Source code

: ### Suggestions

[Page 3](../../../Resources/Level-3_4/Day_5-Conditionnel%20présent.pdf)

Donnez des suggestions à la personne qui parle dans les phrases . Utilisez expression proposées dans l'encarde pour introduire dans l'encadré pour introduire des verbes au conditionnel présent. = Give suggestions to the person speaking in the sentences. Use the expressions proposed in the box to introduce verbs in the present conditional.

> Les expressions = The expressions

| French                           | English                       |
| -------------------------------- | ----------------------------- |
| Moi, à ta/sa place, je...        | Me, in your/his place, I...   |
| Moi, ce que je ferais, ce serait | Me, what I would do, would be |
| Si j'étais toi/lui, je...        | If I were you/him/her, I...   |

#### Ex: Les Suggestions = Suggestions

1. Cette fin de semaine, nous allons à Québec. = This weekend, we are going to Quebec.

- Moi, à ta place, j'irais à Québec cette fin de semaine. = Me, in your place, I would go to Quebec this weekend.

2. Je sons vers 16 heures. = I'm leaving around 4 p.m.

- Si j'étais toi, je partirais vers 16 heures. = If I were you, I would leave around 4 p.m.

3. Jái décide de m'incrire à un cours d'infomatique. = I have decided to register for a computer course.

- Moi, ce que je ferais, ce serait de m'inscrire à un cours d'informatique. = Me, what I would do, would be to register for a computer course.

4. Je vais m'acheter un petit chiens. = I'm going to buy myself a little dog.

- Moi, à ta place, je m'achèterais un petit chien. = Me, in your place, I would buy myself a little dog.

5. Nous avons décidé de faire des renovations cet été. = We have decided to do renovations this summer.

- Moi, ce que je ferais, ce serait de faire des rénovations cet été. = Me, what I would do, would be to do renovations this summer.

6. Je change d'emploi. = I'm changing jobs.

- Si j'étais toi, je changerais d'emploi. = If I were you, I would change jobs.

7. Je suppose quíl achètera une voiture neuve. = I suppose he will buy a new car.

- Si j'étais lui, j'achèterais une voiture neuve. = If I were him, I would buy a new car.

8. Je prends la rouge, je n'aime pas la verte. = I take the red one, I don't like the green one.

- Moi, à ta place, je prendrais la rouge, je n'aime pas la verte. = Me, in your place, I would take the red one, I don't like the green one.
════════════════
_TASK BRIEF:_ Would you print all of the material above exactly as written?

_OUTPUT OF THE TASK:_
Source code

: ### Suggestions

[Page 3](../../../Resources/Level-3_4/Day_5-Conditionnel%20présent.pdf)

Donnez des suggestions à la personne qui parle dans les phrases . Utilisez expression proposées dans l'encarde pour introduire dans l'encadré pour introduire des verbes au conditionnel présent. = Give suggestions to the person speaking in the sentences. Use the expressions proposed in the box to introduce verbs in the present conditional.

> Les expressions = The expressions

| French                           | English                       |
| -------------------------------- | ----------------------------- |
| Moi, à ta/sa place, je...        | Me, in your/his place, I...   |
| Moi, ce que je ferais, ce serait | Me, what I would do, would be |
| Si j'étais toi/lui, je...        | If I were you/him/her, I...   |

#### Ex: Les Suggestions = Suggestions

1. Cette fin de semaine, nous allons à Québec. = This weekend, we are going to Quebec.

- Moi, à ta place, j'irais à Québec cette fin de semaine. = Me, in your place, I would go to Quebec this weekend.

2. Je sons vers 16 heures. = I'm leaving around 4 p.m.

- Si j'étais toi, je partirais vers 16 heures. = If I were you, I would leave around 4 p.m.

3. Jái décide de m'incrire à un cours d'infomatique. = I have decided to register for a computer course.

- Moi, ce que je ferais, ce serait de m'inscrire à un cours d'informatique. = Me, what I would do, would be to register for a computer course.

4. Je vais m'acheter un petit chiens. = I'm going to buy myself a little dog.

- Moi, à ta place, je m'achèterais un petit chien. = Me, in your place, I would buy myself a little dog.

5. Nous avons décidé de faire des renovations cet été. = We have decided to do renovations this summer.

- Moi, ce que je ferais, ce serait de faire des rénovations cet été. = Me, what I would do, would be to do renovations this summer.

6. Je change d'emploi. = I'm changing jobs.

- Si j'étais toi, je changerais d'emploi. = If I were you, I would change jobs.

7. Je suppose quíl achètera une voiture neuve. = I suppose he will buy a new car.

- Si j'étais lui, j'achèterais une voiture neuve. = If I were him, I would buy a new car.

8. Je prends la rouge, je n'aime pas la verte. = I take the red one, I don't like the green one.

- Moi, à ta place, je prendrais la rouge, je n'aime pas la verte. = Me, in your place, I would take the red one, I don't like the green one.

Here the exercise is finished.